GIVEN TEXT
=-=-=-=-=
Bad: This is not what’s supposed to happen
I guess the problem here is that this worked exactly like it was supposed to work, you know, except for the throw. Could Wellman have caught  it? I would argue no, but maybe a college football player should come up with that. Whatever the opinion there, a college football quarterback should make that throw. Sometimes this happens when you circle certain plays for certain situations and see it all unfold like you had only hoped it would. But Trickett knew he screwed up and apologized to Wellman through the media.

Bad: This play
Alabama wanted to punt here. Sims was having some problems and Jacob Coker would soon start throwing on the sideline. Sims succumbs to the design of the play and throws underneath and thinks, “Maybe he’ll do something silly.” And DeAndrew White did a few silly things. I will say this: He made some fantastic moves, and he tried to get the first down. He deserves credit for that. But he should have been tackled a few times before he got the first down and then additional yardage and momentum that preceded a touchdown. Jarrod Harper and Terrell Chestnut miss and Edward Muldrow flails before Daryl Worley steps forward. I didn’t think he was particularly good in the first half — he was much better in the second half — and this play was big. He’s got to close the door there. I know White is on him suddenly, but Worley was on White just as unexpectedly. That’s a filthy move, though, and there was no singular play that didn’t involve a bogus “unsportsmanship” conduct call that affected the game as much as this one did. Here’s the weird part. All that ankle-breaking and neck-jerking and no one was hurt on that play. White would leave later with a separated shoulder.

Good: Spectator sport
This play was amazing in person. Alabama and WVU fans were freaking out over the time Sims had and then they both saw Christion Jones open and K.J. Dillon on skates looking like he hadn’t played deep safety for a long time. Now they’re all screaming because of the embarrassing mistake and the exciting touchdown … but the emotions flip completely and immediately when Jones drops the ball. So fun.

Bad: Depth
This is a big week for Devonte Mathis, Dreamius Smith and Shelton Gibson. They had critical drops and they’re in positions where WVU needs players — Mathis and Gibson because of a receiver shortage, Smith because, man, you have to wonder if Shell can run with that abandon for 12 or 13 games. Towson is a team they should be able to play against, but mostly because Maryland and Oklahoma are teams WVU will need them to play against. I didn’t see a backup offensive lineman play other than Stone Underwood for just a few snaps after Quinton Spain got hurt. Underwood isn’t listed in the game stats that say 52 players played — and when you consider that WVU lets skill players start on only one special teams unit, that’s not a lot of guys. Sure, Alabama isn’t the team you want to use to debut a ton of players, but Maryland and Oklahoma aren’t either.
=-=-=-=-=
SUPPLIED DATA

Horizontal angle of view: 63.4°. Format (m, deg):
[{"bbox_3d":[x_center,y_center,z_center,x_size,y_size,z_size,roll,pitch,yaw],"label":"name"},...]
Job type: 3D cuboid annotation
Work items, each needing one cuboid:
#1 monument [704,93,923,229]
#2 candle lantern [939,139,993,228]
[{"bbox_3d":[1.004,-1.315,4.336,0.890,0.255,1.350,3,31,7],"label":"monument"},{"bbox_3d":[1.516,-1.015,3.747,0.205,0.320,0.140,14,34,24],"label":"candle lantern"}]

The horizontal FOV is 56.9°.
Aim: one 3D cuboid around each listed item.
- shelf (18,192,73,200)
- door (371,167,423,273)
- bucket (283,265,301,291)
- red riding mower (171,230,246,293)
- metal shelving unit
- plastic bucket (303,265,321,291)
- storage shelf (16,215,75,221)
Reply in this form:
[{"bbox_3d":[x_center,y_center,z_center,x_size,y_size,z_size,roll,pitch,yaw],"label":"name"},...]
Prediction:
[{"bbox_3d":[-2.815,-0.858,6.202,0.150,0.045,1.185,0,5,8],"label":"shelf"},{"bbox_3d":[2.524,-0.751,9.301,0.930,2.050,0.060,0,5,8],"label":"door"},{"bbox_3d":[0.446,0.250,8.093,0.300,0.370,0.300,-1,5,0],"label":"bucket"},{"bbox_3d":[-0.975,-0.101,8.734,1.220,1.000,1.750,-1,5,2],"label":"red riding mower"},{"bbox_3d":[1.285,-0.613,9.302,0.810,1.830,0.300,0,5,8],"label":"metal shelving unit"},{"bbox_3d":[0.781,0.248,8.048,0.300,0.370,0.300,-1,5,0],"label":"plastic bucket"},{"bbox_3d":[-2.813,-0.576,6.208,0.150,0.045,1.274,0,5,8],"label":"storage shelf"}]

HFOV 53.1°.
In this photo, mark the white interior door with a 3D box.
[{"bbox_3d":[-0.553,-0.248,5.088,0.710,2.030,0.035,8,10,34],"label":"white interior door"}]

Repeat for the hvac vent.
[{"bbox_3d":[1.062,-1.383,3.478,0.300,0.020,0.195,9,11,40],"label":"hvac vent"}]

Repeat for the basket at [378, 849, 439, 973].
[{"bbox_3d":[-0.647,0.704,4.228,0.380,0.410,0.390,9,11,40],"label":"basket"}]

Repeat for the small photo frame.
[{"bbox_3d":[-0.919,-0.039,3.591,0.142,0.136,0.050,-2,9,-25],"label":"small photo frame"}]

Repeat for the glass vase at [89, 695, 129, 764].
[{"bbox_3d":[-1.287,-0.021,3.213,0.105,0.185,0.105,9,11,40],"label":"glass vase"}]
=-=-=-=-=
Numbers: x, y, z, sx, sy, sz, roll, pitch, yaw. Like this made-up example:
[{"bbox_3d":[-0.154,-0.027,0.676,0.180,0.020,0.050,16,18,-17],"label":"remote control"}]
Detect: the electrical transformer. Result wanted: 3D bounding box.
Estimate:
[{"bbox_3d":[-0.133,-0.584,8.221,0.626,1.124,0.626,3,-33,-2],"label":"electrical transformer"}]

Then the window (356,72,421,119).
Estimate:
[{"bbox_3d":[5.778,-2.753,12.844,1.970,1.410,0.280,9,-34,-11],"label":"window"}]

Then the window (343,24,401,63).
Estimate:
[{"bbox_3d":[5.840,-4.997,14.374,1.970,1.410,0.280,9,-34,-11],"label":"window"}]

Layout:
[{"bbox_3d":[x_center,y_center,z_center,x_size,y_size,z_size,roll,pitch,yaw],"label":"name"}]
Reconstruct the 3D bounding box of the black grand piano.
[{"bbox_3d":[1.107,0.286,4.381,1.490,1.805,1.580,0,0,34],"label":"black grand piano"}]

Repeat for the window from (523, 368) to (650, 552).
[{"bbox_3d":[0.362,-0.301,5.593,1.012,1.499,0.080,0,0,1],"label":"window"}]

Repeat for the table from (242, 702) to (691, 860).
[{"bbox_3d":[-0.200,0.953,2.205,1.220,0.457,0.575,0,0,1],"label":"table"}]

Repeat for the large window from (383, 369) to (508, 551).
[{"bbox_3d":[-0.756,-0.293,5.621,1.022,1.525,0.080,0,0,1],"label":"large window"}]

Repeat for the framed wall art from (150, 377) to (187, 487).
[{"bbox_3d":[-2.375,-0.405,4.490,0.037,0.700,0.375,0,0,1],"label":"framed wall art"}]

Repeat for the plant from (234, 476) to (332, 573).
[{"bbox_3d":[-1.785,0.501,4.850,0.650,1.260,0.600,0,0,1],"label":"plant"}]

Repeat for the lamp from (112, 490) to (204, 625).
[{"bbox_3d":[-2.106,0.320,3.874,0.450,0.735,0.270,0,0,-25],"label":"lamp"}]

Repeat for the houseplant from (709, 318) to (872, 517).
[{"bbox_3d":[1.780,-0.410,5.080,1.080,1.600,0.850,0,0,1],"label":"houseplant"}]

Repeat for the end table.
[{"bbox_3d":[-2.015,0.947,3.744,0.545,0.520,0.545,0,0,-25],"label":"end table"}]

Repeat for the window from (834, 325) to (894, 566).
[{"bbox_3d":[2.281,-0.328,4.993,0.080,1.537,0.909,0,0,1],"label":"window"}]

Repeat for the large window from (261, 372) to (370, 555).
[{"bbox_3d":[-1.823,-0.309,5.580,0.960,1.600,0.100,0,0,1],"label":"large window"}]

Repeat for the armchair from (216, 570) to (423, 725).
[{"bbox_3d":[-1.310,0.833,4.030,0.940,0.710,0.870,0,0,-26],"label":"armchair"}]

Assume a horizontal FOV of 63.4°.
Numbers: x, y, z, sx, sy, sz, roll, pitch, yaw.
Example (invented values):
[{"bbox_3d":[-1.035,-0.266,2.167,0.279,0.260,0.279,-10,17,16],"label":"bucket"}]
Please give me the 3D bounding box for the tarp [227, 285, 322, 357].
=-=-=-=-=
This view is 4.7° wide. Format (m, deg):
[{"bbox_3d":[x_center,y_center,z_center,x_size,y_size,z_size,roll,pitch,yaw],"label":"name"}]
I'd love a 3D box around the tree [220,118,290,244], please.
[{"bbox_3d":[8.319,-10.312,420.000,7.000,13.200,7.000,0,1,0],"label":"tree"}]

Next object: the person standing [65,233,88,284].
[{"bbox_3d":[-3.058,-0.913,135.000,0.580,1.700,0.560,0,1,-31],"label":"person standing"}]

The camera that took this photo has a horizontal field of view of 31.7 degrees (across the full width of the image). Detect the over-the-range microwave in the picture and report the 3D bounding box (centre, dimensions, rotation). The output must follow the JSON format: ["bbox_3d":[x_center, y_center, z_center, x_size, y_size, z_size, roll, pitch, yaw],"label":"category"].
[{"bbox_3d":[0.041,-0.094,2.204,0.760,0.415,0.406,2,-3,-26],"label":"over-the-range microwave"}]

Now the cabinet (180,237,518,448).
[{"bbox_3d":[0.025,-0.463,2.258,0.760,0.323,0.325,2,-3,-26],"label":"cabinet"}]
=-=-=-=-=
Can you continue the review of West Virginia's game against Alabama, starting right after its last sentence? The records have nothing to do with the football text.

EXPECTED ANSWER
Good: Starters
Then again, if Karl Joseph is going to play the way he did, you don’t need a lot of Harper. Joseph didn’t get a rest and made 18 damn tackles. Same goes for Nick Kwiatkoski and Tonkery (11 tackles). They were good, too, and we only saw Al-Rasheed Benton when Kwiatkoski got hurt and Isaiah Bruce on special teams. You can live with that for a game, and since this post is about one game, that’s fine. Those guys were fine, but they were fresh, too. That can’t happen 13 times, right?

Good: So close
That’s a 91-yard touchdown if Nick Perry doesn’t race over and flick Wendell Smallwood. WVU had been setting it up, too. Haymaker thrown, haymaker dodged.

Good: That’s Amari
One very big reason Worley looked so subpar at times was No. 9. Cooper’s the real deal. I watched him go through warmups and thought he was super smooth. He plays the same and runs and cuts his routes without giving away his plan or taking himself out of the play. Many receivers run, say, a hitch and catch the pass and that’s it. Cooper strides into his cut and catches the ball and is still a threat. That’s a hard cover for anyone, and Cooper can do the short, intermediate and deep stuff and never let you know what he’s thinking. Impressive kid.

Bad: Big deal or no?
I’m not sure Trickett knew it was fourth down. He can’t throw that pass in that situation. That was the only decision — decision — that seemed regrettable during the game. Bad throws? Sure. But he mostly went to the right place and did it fast, and without knowing the calls and the checks, it looked to me like he got into or stuck with good calls. Ultimately, this one doesn’t matter, but it wasn’t a good ending.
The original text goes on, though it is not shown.